Discussion in 'Off Topic [BG]' started by Peter McFerrin, Dec 9, 2003.


  1. So if I move to California to start grad school, but I'm not employed by anyone in the state, do I have to pay California emissions fees, car tax, etc.?
     
  2. If you register your car in the state, you do. But if you keep your registration current in your home state, I think you're okay.
     
  3. Sweet. The question is, will I have to register my car in Cali? I know I'll have to move my insurance over there. (That is gonna be heinously expensive, since USC isn't in one of the safer parts of Los Angeles.)
     
  4. A lot of people don't; I remember reading in the paper awhile back that it was a sort of loophole that out-of-staters took advantage of. My sense is that if you're not a resident, you won't be required to change your registration.
     
  5. ...but you will be a resident so you probably will have to change your registration. If I remember correctly from my old drivers handbook (too long ago), you only get 2 weeks to drive around with out of state plates, but I guess no one's counting the days so you could theoretically get away with it for quite a while.
     
  6. Yeah, and since I'm going to be living in USC-owned housing for my first semester there, I have a pretty good chance of being noticed by campus cops.

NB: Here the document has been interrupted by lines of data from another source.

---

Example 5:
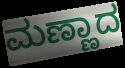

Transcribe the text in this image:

ಮಣ್ಣಾದ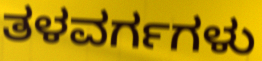
ತಳವರ್ಗಗಳು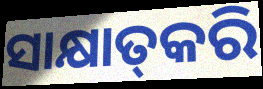
ସାକ୍ଷାତ୍‌କରି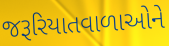
જરૂરિયાતવાળાઓને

    My brother at Berkeley has been sporting his Illinois plates ever since he moved to Cali almost a year ago, but he lives in a non-university-registered apartment complex that doesn't give a rat's patoot about such things. He's also been told by a traffic cop that it's really not a big deal.

    I'm gonna try to stick it out with my Illinois plates/registration for as long as possible. I figure that if I could go to college in New York for four years without having to register there, I might be able to pull off the same trick in Cali.
     
  7. Finger Blister

    Finger Blister

    Jul 8, 2003
    Good Luck.

    As a fourth generation L.A. native, I can say with
    authority that L.A. sucks and the USC area is a
    ghetto.

    Tip:
    Natives don't use the word "Cali."
     
  8. Enh, I'm from Illinois. It's not like I'd sound anything like a native anyway.
     
  9. Don't worry about registering your car here in California, most students at USC from out of state don't.

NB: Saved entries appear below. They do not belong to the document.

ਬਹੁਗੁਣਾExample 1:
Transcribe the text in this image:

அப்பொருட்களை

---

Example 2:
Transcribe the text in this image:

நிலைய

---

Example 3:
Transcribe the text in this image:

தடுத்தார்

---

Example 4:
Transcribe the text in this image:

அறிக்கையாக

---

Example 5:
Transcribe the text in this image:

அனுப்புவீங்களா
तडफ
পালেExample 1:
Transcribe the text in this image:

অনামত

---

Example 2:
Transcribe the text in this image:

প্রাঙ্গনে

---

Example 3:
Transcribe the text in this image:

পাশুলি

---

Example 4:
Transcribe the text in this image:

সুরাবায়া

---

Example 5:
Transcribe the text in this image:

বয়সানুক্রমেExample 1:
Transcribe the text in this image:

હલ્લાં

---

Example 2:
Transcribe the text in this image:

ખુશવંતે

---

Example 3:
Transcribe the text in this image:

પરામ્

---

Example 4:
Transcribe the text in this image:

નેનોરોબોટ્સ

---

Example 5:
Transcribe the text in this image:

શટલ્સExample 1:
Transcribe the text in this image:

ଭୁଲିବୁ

    Both my roommates are from Seattle, and the one who has a car kept his Washington plates. Plenty of Colorado/Washington/Texas plates on cars around 'SC, and I've noticed a couple Illinois plates, as well as Wisconsin etc., so it shouldn't be a problem.

    I doubt DPS will be giving you any trouble over it.
     
  10. Tip: Natives DO use the word "cali". down south they use "a grip" too. Also remember, Northern California is not "NoCal," it's "NorCal," but southern California is "SoCal". Man, I love this state.

    P.S. If you say it like No'Cal all thug like, I might not take offense, but you best watch yo' back, foo.
     
  11. Finger Blister

    Finger Blister

    Jul 8, 2003
    Sorry, after being born, raised and living
    in the Valley for 23 years, and then living the
    next 16 years in the S.F. Bay Area I just never
    knew anyone who used the word 'Cali'
    except for punk kids. Wouldn't want to be
    be mislabeled.

    Advice stands.
     
  12. Well, that explains it. I guess by "punk kids" you mean the younger generation. I'm in college now and people say it all the time. Hopefully by the time I'm your age I'll be mature enough to have grown out of that word...hopefully... but then I believe I've heard my chem prof last year say "cali" more than once.
     
  13. anyways, have you heard of the phrase "a grip"?
     
  14. yeah and out of state plates stick out like a sore thumb. I hear that cops will pull you over for no reason except to hassle you about your out of state plates. good luck!
     
  15. Ty McNeely

    Ty McNeely

    Mar 27, 2000
    TX
    I thought if you were a college student (even a grad student) that you didn't have to change your state of residency, and therefore don't have to change your plates since your car is still registered in your home state.